Human Rabies After Antiserum and Vaccine Postexposure Treatment

Abstract
An 8-year-old boy was bitten by a rabid dog on the face and treated within 19 hr. with 2,000 IU of antirabies serum injected in the wound and buttocks plus fourteen doses of duck embryo antirabies vaccine with boosters at 10 and 20 days after the series. In spite of this therapy, the patient died of rabies 90 days after exposure. Eighteen sero-vaccine treatment failures were reviewed from the literature. This case report differs from the other failures in the following: he was the youngest patient in the group and the only one in whom an adequate amount of serum was given, part of it being infiltrated locally at the wound sites; he was the only one to receive boosters.

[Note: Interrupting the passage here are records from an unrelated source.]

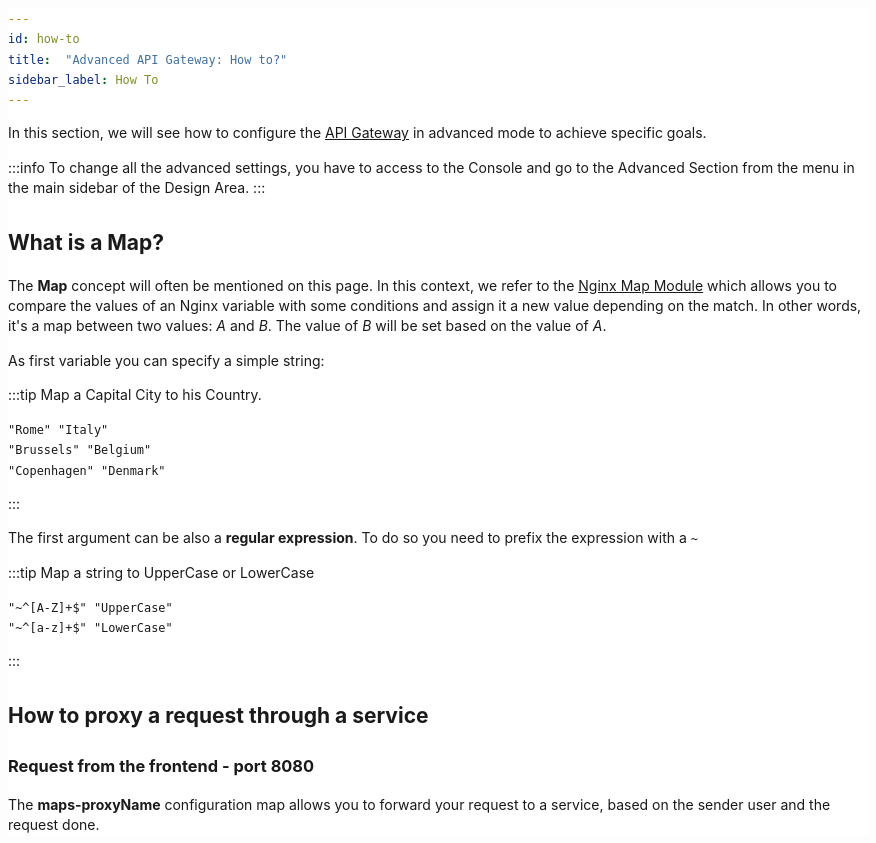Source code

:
 ```yaml
---
id: how-to
title:  "Advanced API Gateway: How to?"
sidebar_label: How To
---
```


In this section, we will see how to configure the [API Gateway](/runtime-components/plugins/api-gateway/10_overview.md) in advanced mode to achieve specific goals.

:::info
To change all the advanced settings, you have to access to the Console and go to the Advanced Section from the menu in the main sidebar of the Design Area.
:::

## What is a Map?

The **Map** concept will often be mentioned on this page. In this context, we refer to the [Nginx Map Module](https://nginx.org/en/docs/http/ngx_http_map_module.html) which allows you to compare the values of an Nginx variable with some conditions and assign it a new value depending on the match. In other words, it's a map between two values: *A* and *B*. The value of *B* will be set based on the value of *A*.

As first variable you can specify a simple string:

:::tip
Map a Capital City to his Country.

```
"Rome" "Italy"
"Brussels" "Belgium"
"Copenhagen" "Denmark"
```

:::  

The first argument can be also a **regular expression**. To do so you need to prefix the expression with a `~`

:::tip
Map a string to UpperCase or LowerCase

```
"~^[A-Z]+$" "UpperCase"
"~^[a-z]+$" "LowerCase"
```

:::

## How to proxy a request through a service

### Request from the frontend - port 8080

The **maps-proxyName** configuration map allows you to forward your request to a service, based on the sender user and the request done.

In addition, this case represents the shortest interval between the bite (19 hr.) and treatment with serum. Using Hildreth''s criteria this case represents a death following adequate serum vaccine treatment. The most likely explanations for this failure are that serum might not have been given soon enough to work locally and that serum antibody and vaccine antigen interference occurred. Serum plus vaccine represents the best type of post-exposure treatment for rabies available. Perhaps by giving a prolonged series of vaccine (ie, 21 days instead of 14 for serious bites plus boosters which are spaced out for a longer time interval after the basic series, might reduce the number of failures.